Liquid Metal Dealloying

Guest Speaker： Professor Hidemi Kato, Vice president of the Japan Institute of Metals and Materials (JIMM), Tohoku University, Japan

Inviter: Prof. Guangyin Yuan

Date&Time: Wednesday, 4.Dec., 10:00-11:00

Venue: Meeting Room 308, Xu Zuyao Building

Biography:

Dr. Hidemi Kato is a professor at the Institute for Materials Research (IMR), Tohoku University and currently the vice president of the Japan Institute of Metals and Materials (JIMM). Kato is a metallurgist and has many achievements in the development and basic research on non-equilibrium metallic materials such as amorphous alloys and bulk metallic glasses (BMGs), as well as in high-entropy alloys (HEAs). In 2010, His research group invented Liquid Metal Dealloying (LMD) during researching BMG composites, a metallurgical dealloying method using metallic liquids as a medium, which has successfully attracted much attention for its wide range of research fields, including functional porous materials, bi-continuous composites with immiscible elements and its application to dissimilar materials joining.

Abstract:

Nanoporous metals have drawn considerable attention for their highly functional properties due to its unique 3D open cell structures. They are usually produced by selective dissolution of elements from a multicomponent alloy (known as the dealloying method in aqueous solutions). Thus, the corrosion or etching is the mechanism of the dealloying technique. This method is based on differences in the electrode potential of each element present in the alloy, therefore, porous structure can be mainly obtained for noble metals of which potential is higher than the standard hydrogen electrode.

In this paper, Liquid Metal Dealloying (LMD), an alternative dealloying technique for developing porous structure even in the base and half metals having low electrode potential is newly introduced. The molten metal is employed in place of the acid/alkali aqueous solutions for the dealloying process. The chemical interaction among the elements indicated by the mixing enthalpy is the dominant factor as the same as the standard electrode potential of the metals in the aqueous solution.
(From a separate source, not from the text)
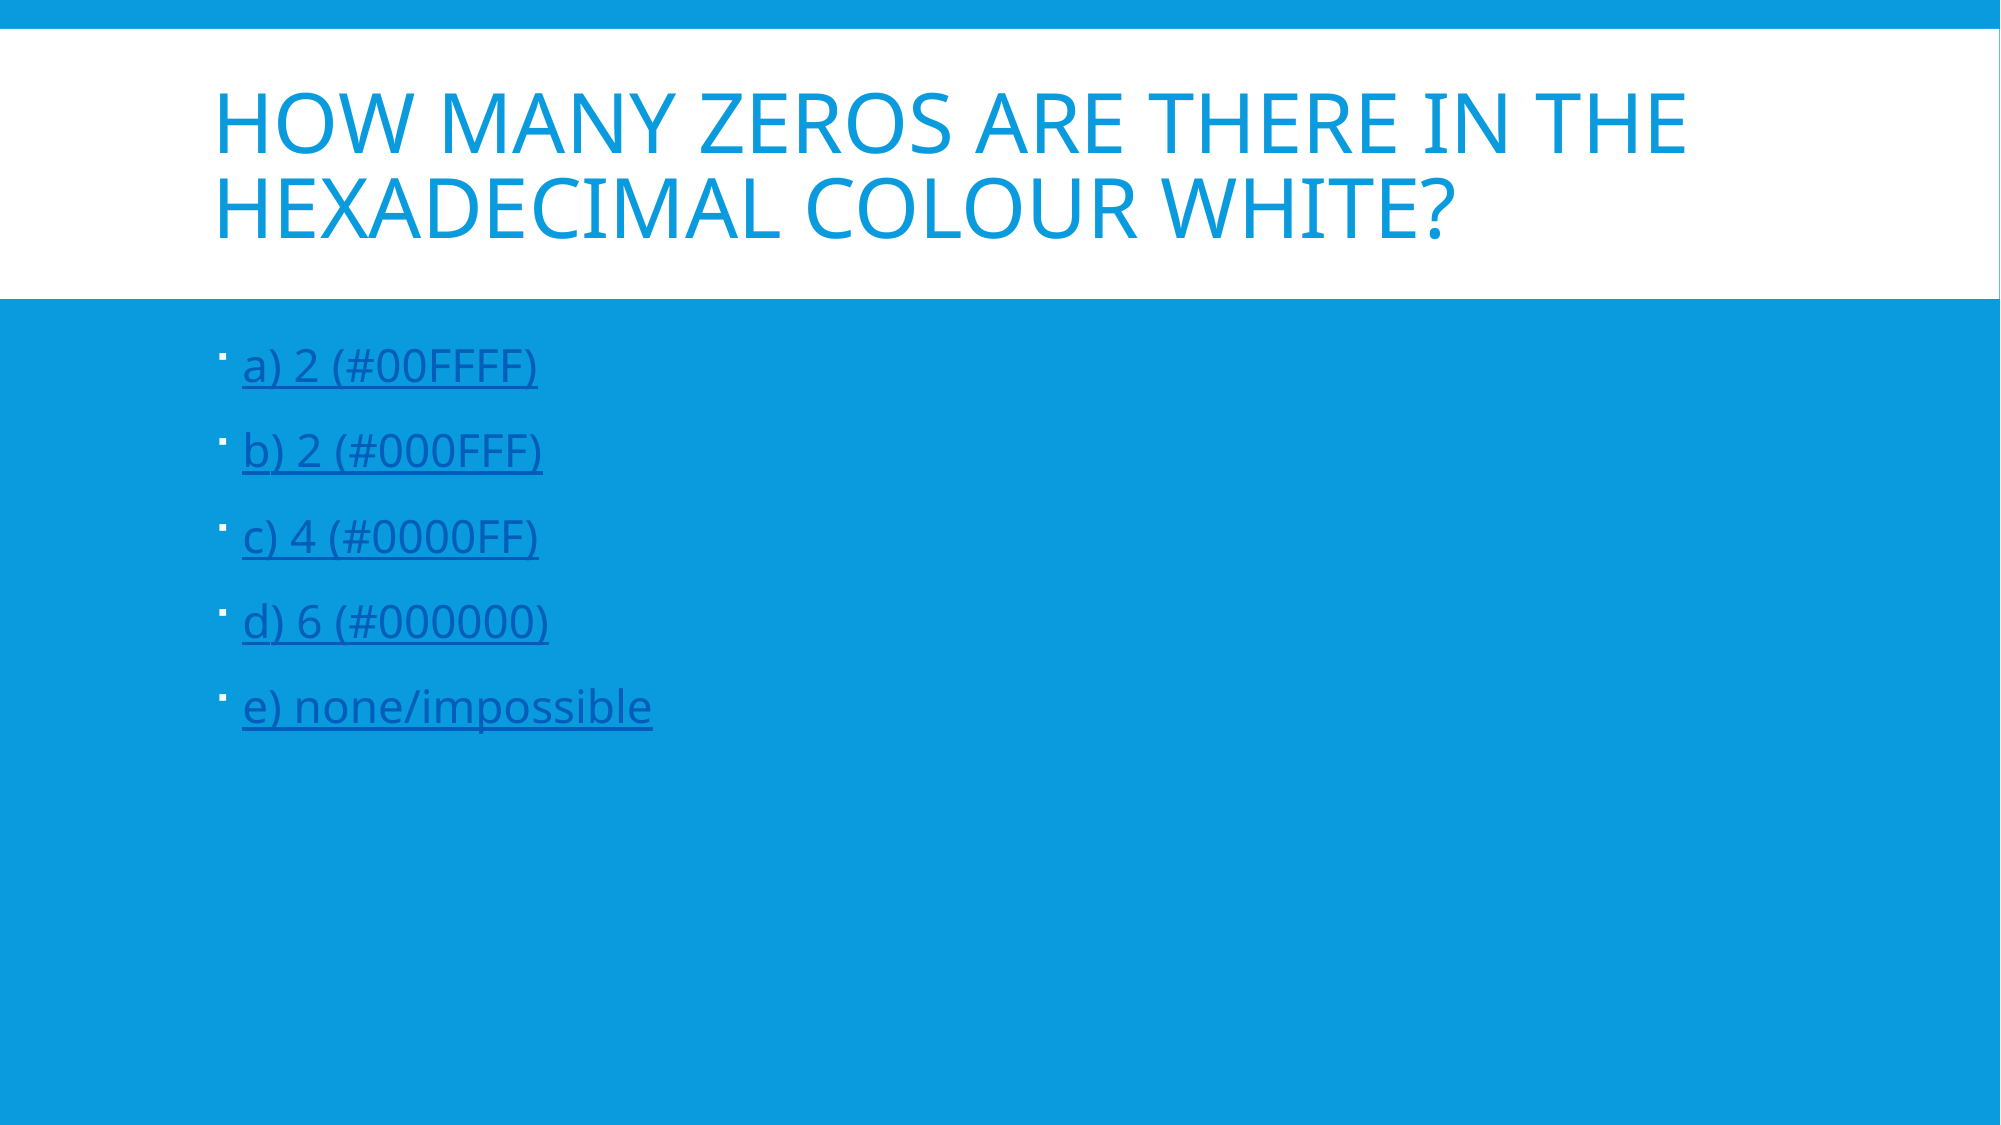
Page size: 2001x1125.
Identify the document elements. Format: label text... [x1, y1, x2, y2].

list a) 2 (#00FFFF) b) 2 (#000FFF) c) 4 (#0000FF) d) 6 (#000000) e) none/impossible [197, 329, 1803, 1020]
title How many zeros are there in the hexadecimal colour white? [197, 46, 1803, 295]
For example, strong attractive interaction between Mg and Cu, and strong repulsive interaction between Mg and Ti at elevated temperature enable us to perform dissolving Cu from Ti-Cu solid alloy in the Mg melt, which resulted in the formation of a hcp-Ti/hcp-Mg bi-continuous nano/micro composite. This immiscible composite is a new type of composite material, which shows excellent tensile strength and ductility despite the hcp nature of both elements, as well as a low apparent Young’s modulus maybe due to the weak interfacial bonding force between Ti and Mg. Forming this composite at the interface between bulk Ti and Mg, the strong dissimilar joining of immiscible Ti and Mg has been also succeeded. In many acid solutions, pure Ti is passive, while Mg is highly active. This great difference in corrosion behavior enables selective removal of hcp-Mg from the hcp-Ti/hcp-Mg composite, resulting in the open nano/micrometer porous Ti metal (If etching Ti parts by a HF aq. solution, nanoporous Mg can be obtained). Using LMD, porous metals of Zr, V, Nb, Ta, Cr, Mo, W, Fe, C(graphite), Si and alloys, β-Ti, Fe-Cr, Ni-Cr etc. have been successfully prepared. Porous structure in various base metals can be applied for active materials and catalysts for energy devices.